Mr_P | 4 years ago | on: Drawing a circle, point-by-point, without floating point support

The author titled one of the sections "Midpoint circle algorithm".

There happens to be a Wikipedia page on "Midpoint circle algorithm": https://en.wikipedia.org/wiki/Midpoint_circle_algorithm

The page claims, "Bresenham's circle algorithm is derived from the midpoint circle algorithm."

The author of this blog post even made it clear, at the end of their article, that... "many explanations of midpoint algorithm use the final, optimized version. But I added several unoptimized steps."

I think there's a lot of value in a blogpost that demonstrates how someone could re-derive a widely-used algorithm from scratch.

Mr_P | 4 years ago | on: Ask HN: What do you do when competition signs up for your service?

> unless you have some indication people are increasingly picking the competitor over you, or especially and more simply leaving you in favour of the competitor.

If this happens, you've already lost. Software development has long lead-times. By the time there is significant customer attrition, bending the curve will be immensely difficult.

Good engineering strategy requires over-reacting to the right signals, and trends in the broader ecosystem are a wonderful source of signals. Large tech companies know this, and there's a reason why they'll quickly throw billion-dollar budgets behind exploratory efforts in response to competitors.

That said, it certainly depends on the industry. Some sectors are more fast-paced and competitive than others.

Mr_P | 4 years ago | on: C++ Modules Might Be Dead-on-Arrival (2019)

There's a 2016 CppCon talk here about making C++ Modules work at scale for Google's 100Mloc mono repo: https://www.youtube.com/watch?v=dHFNpBfemDI

So, apparently it can work. I don't don't how much Google's internal Module incarnation differs (if at all) from what was ultimately published in the standard, but I'd expect it to be similar.

The article discusses a problem of resolving dependencies between compiling different c++ files. I'm no expert, but I think this dependency graph is implicitly baked into the build system, with tool-assisted user-written bazel rules.

Mr_P | 4 years ago | on: Implicit In-order Forests: Zooming a billion trace events at 60fps

If generalized to 2D (and over the unit sphere), you'd get Google's S2 library (https://s2geometry.io/).
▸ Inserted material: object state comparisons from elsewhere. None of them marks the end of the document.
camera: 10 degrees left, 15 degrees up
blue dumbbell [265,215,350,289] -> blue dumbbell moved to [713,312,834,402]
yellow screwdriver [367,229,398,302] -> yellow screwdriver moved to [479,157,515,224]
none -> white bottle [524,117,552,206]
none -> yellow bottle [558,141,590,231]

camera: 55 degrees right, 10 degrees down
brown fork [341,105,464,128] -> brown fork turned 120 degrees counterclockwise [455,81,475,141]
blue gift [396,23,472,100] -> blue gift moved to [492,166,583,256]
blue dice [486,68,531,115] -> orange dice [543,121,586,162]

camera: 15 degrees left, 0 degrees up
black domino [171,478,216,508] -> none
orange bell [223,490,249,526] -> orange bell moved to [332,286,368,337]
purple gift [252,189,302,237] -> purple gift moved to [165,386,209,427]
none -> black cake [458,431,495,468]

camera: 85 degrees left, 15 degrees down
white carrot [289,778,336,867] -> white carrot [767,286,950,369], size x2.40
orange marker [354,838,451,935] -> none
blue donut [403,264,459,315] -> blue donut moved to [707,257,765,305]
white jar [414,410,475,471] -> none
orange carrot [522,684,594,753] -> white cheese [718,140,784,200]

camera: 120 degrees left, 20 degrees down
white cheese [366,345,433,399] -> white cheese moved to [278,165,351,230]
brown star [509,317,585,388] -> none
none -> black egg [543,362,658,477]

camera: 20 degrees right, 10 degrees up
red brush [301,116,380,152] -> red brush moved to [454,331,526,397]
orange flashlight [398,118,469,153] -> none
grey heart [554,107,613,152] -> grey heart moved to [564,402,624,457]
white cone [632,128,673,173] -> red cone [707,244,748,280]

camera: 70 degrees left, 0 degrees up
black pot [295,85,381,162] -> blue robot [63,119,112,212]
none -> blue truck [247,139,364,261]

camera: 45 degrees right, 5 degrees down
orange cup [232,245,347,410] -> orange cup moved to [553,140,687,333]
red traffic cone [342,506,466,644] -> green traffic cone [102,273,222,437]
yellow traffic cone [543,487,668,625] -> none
In 3D, the same can be done with morton codes (or a 3D hilbert curve) to build an implicit octree. Some raytracing systems use this for fast BVH construction.

In either case, this approach differs from mipmaps in that the underlying data can be sparse, and is simply stored in a sorted array.

Mr_P | 5 years ago | on: TSMC and Google push chipmaking boundaries with 3D 'stacking'

I wouldn't be surprised if Google's TPU's pushed them far over the edge on this. I'd bet TPUs running inference for Ads models can basically print money for the company.

They've also already been building their own network chips for some time. So, given the scale of their datacenters, I think it's entirely reasonable that they'd outpace nvidia.

Mr_P | 5 years ago | on: Using Vim for C++ Development

CLion (and other IDEs) have pretty good vim plugins: IdeaVim, VsVim , Vrapper.

They're not perfect, but I also made the switch from vim to CLion and never looked back. With a half-decent plugin for editing text, there's not much value in using a more minimalist vim setup IMHO.